_Exercise requirements_. Lines from the one with "artiest op spectaculaire schaal worden" through the end of the listing below are to be retyped exactly.

_Source material_.
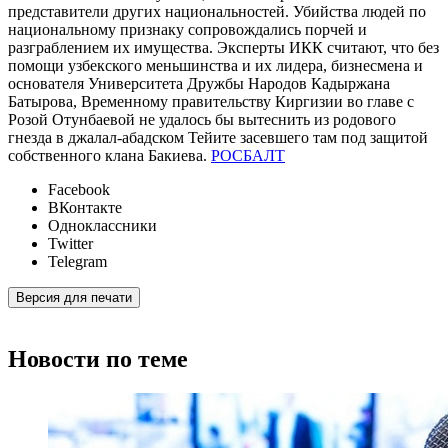
представители других национальностей. Убийства людей по
национальному признаку сопровождались порчей и
разграблением их имущества. Эксперты ИКК считают, что без
помощи узбекского меньшинства и их лидера, бизнесмена и
основателя Университета Дружбы Народов Кадыржана
Батырова, Временному правительству Киргизии во главе с
Розой Отунбаевой не удалось бы вытеснить из родового
гнезда в джалал-абадском Тейите засевшего там под защитой
собственного клана Бакиева.
РОСБАЛТ
Facebook
ВКонтакте
Одноклассники
Twitter
Telegram
Версия для печати
Новости по теме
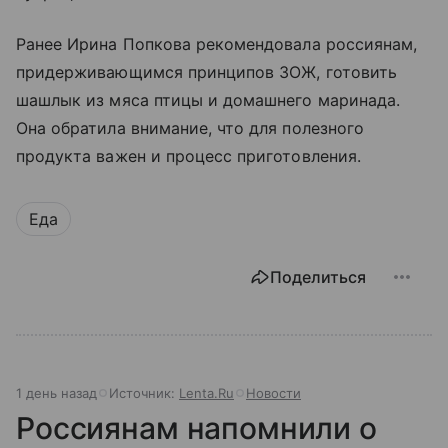
Ранее Ирина Попкова рекомендовала россиянам,
придерживающимся принципов ЗОЖ, готовить
шашлык из мяса птицы и домашнего маринада.
Она обратила внимание, что для полезного
продукта важен и процесс приготовления.
Еда
Поделиться
1 день назад
Источник:
Lenta.Ru
Новости
Россиянам напомнили о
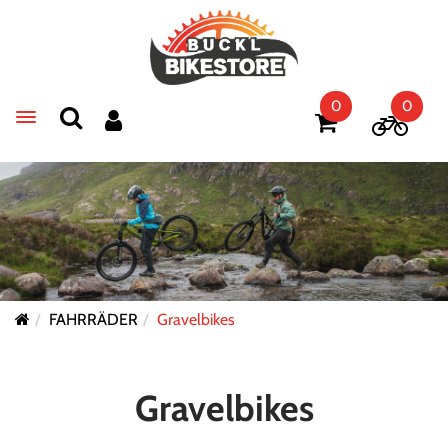
0
0
Toggle navigation
FAHRRÄDER
Gravelbikes
Gravelbikes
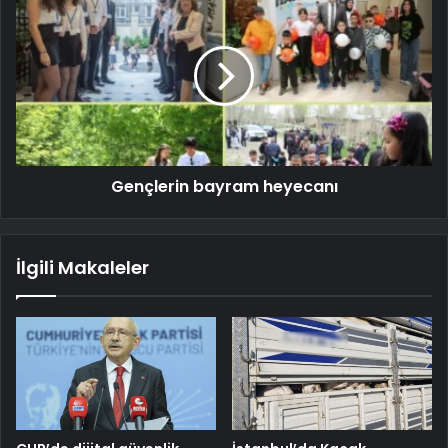
Gençlerin bayram heyecanı
İlgili Makaleler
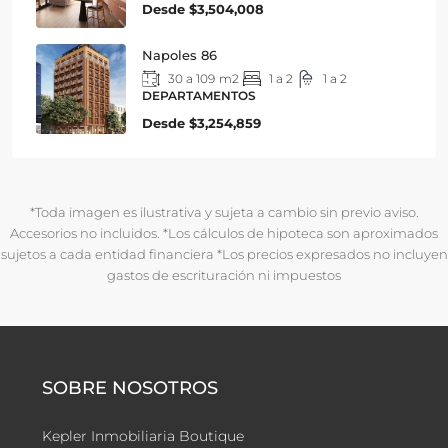
Desde
$3,504,008
Napoles 86
30 a 109
m2
1 a 2
1 a 2
DEPARTAMENTOS
Desde
$3,254,859
*Toda imagen es ilustrativa y sujeta a cambio sin previo aviso.
Accesorios no incluidos. *Los cálculos de hipoteca son aproximados
sujetos a cada entidad financiera *Los precios expresados no incluyen
gastos de escrituración ni impuestos
SOBRE NOSOTROS
Kepler Inmobiliaria Boutique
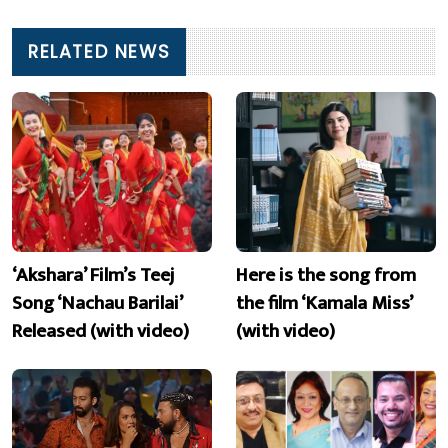
RELATED NEWS
‘Akshara’ Film’s Teej
Here is the song from
Song ‘Nachau Barilai’
the film ‘Kamala Miss’
Released (with video)
(with video)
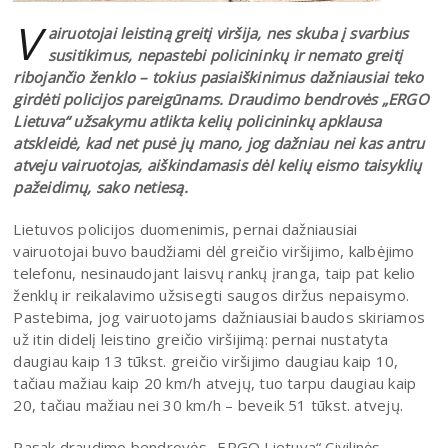
V
airuotojai leistiną greitį viršija, nes skuba į svarbius
susitikimus, nepastebi policininkų ir nemato greitį
ribojančio ženklo – tokius pasiaiškinimus dažniausiai teko
girdėti policijos pareigūnams. Draudimo bendrovės „ERGO
Lietuva“ užsakymu atlikta kelių policininkų apklausa
atskleidė, kad net pusė jų mano, jog dažniau nei kas antru
atveju vairuotojas, aiškindamasis dėl kelių eismo taisyklių
pažeidimų, sako netiesą.
Lietuvos policijos duomenimis, pernai dažniausiai
vairuotojai buvo baudžiami dėl greičio viršijimo, kalbėjimo
telefonu, nesinaudojant laisvų rankų įranga, taip pat kelio
ženklų ir reikalavimo užsisegti saugos diržus nepaisymo.
Pastebima, jog vairuotojams dažniausiai baudos skiriamos
už itin didelį leistino greičio viršijimą: pernai nustatyta
daugiau kaip 13 tūkst. greičio viršijimo daugiau kaip 10,
tačiau mažiau kaip 20 km/h atvejų, tuo tarpu daugiau kaip
20, tačiau mažiau nei 30 km/h – beveik 51 tūkst. atvejų.
Pasak draudimo bendrovės „ERGO Lietuva“ Civilinės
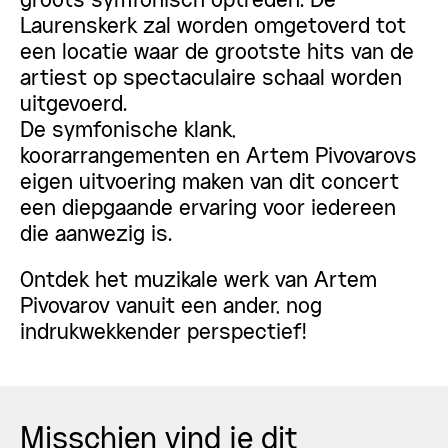
groots symfonisch optreden. De
Laurenskerk zal worden omgetoverd tot
een locatie waar de grootste hits van de
artiest op spectaculaire schaal worden
uitgevoerd.
De symfonische klank,
koorarrangementen en Artem Pivovarovs
eigen uitvoering maken van dit concert
een diepgaande ervaring voor iedereen
die aanwezig is.
Ontdek het muzikale werk van Artem
Pivovarov vanuit een ander, nog
indrukwekkender perspectief!
Misschien vind je dit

_Solution to this problem_.
artiest op spectaculaire schaal worden
uitgevoerd.
De symfonische klank,
koorarrangementen en Artem Pivovarovs
eigen uitvoering maken van dit concert
een diepgaande ervaring voor iedereen
die aanwezig is.
Ontdek het muzikale werk van Artem
Pivovarov vanuit een ander, nog
indrukwekkender perspectief!
Misschien vind je dit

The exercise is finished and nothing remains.